犬専用シートベルトの装着を一律に義務づける規定ではありません。ただし、犬が運転者の視野やハンドルなどの操作を妨げる状態で運転することは道路交通法第55条第2項に抵触します。安全面からも後部座席でハーネスやキャリーを使い、犬が車内を自由に動き回らない状態にしてください。

ドライブボックスだけで衝突事故にも安全ですか?

飛び出し防止や犬の居場所づくりには便利ですが、クラッシュテストの記載がない製品を衝突安全装置と同じようには扱えません。

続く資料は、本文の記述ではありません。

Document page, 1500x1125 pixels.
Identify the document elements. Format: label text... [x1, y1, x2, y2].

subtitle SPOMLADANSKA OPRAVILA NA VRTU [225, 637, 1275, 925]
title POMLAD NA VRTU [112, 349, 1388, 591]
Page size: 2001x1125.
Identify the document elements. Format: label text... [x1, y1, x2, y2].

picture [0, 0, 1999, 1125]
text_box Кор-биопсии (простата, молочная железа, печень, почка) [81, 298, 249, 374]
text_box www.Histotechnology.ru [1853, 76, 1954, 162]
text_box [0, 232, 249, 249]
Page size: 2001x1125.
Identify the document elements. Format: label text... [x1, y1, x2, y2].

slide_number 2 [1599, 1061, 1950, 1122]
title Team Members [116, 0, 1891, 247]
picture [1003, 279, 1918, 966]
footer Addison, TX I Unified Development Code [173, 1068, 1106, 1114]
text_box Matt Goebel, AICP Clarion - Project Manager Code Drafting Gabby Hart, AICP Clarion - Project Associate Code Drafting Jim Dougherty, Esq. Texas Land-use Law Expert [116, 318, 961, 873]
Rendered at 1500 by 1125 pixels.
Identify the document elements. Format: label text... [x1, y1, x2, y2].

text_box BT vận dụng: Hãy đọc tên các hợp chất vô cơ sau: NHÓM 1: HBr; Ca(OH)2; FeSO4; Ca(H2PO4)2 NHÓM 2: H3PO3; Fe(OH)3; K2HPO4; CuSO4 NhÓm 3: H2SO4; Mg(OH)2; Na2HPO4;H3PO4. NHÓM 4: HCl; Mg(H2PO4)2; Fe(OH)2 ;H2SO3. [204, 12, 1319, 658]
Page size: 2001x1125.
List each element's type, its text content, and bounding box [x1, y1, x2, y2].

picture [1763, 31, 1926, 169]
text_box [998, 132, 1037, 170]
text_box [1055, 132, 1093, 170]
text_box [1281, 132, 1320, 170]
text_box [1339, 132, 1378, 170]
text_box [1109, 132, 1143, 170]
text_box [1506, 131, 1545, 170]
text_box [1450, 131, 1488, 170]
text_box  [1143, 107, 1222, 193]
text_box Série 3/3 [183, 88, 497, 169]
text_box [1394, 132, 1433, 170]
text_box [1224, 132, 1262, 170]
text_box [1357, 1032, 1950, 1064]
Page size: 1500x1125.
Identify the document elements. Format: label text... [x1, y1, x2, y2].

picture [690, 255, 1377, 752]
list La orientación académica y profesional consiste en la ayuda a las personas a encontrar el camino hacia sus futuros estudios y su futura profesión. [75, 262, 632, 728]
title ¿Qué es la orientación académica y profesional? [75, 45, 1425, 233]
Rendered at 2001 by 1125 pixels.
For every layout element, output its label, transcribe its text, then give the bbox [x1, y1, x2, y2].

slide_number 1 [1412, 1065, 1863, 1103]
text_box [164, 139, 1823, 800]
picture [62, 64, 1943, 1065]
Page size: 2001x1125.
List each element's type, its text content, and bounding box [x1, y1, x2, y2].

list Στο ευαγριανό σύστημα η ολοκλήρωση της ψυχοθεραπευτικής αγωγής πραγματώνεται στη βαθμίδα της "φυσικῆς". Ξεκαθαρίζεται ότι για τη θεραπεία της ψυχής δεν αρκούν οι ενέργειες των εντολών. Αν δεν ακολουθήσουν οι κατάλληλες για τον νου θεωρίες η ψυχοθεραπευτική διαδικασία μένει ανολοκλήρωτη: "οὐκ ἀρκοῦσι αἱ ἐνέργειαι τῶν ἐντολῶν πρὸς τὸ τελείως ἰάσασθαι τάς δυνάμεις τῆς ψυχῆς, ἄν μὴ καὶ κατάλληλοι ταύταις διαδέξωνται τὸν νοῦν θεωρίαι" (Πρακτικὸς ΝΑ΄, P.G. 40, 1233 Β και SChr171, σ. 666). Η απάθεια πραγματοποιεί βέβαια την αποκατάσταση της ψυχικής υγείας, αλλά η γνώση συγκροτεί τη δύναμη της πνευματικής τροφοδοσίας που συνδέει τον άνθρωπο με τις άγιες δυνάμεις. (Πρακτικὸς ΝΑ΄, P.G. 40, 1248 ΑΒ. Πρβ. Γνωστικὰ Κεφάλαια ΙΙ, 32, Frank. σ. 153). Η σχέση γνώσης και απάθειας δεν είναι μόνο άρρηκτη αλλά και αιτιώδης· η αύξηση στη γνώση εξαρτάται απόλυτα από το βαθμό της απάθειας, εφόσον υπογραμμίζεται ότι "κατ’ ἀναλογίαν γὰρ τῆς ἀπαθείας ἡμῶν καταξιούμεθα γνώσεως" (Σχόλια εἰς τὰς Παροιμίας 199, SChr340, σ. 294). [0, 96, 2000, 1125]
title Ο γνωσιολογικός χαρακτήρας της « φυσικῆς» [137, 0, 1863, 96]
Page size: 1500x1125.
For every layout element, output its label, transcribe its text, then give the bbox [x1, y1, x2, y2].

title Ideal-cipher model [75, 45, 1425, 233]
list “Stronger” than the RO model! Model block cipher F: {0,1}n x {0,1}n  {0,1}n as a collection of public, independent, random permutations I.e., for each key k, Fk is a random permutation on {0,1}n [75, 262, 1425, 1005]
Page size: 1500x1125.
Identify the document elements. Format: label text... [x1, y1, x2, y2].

衝突時の拘束を重視するなら、試験内容が確認できる車用ハーネスやキャリーを優先します。

犬用シートベルトは首輪につないでもいいですか?

急制動時に首へ力が集中するため、車内拘束用のベルトやテザーは首輪ではなく、体に合ったハーネスへ接続するのが基本です。

犬は助手席に乗せてもいいですか?

助手席はエアバッグ展開時の危険や運転への干渉があるため、後部座席へ確実に固定する方法が選びやすいです。車種・製品の説明書も確認してください。

温度計があれば犬を車内に残しても大丈夫ですか?

いいえ。温度計は走行中の後席環境を確認する補助であり、犬を車内へ残して離れるための安全装置ではありません。JAFもペットを車内へ残して離れないよう注意喚起しています。

犬との長距離ドライブでは何を持っていけばいいですか?

安全な拘束用品に加え、飲み水と器、うんち袋、ペットシーツ、タオル、常用薬、リード、迷子札などを用意します。

犬が車酔いする場合はドライブボックスがいいですか?

犬によって落ち着く姿勢や視界は異なります。短距離から車へ慣らし、嘔吐、強いよだれ、ぐったりするなどが続く場合は獣医師へ相談してください。

シニア犬をSUVへ乗せるときは抱き上げれば十分ですか?

体格や関節の状態によっては抱き上げ・飛び降りの負担が大きくなります。スロープを短時間から練習しておくと自力で乗り降りしやすくなる犬もいます。

まとめ|犬の車グッズは「快適さ」より先に拘束と温度管理を整える

  • 走行中の拘束:EZYDOG DRIVE ハーネス
  • 囲われた居場所:アイリスオーヤマ ドライブペットキャリー
  • 快適な座席:アイリスオーヤマ ペット用ドライブボックス
  • 後席の温度確認:SwitchBot 温湿度計 Pro
  • 泥・抜け毛:Ruffwear ダートバッグシートカバー
  • 水分補給:Ruffwear クエンチャーボウル
  • シニア・大型犬の乗降:PetSafe Happy Ride Folding Dog Ramp

ドライブボックス・シートカバー・温度計は便利ですが、それぞれクラッシュテスト済み拘束具や「犬を車内に残さない」という安全行動の代わりにはなりません。役割を分けて組み合わせることが、犬との車移動を安全で続けやすいものにします。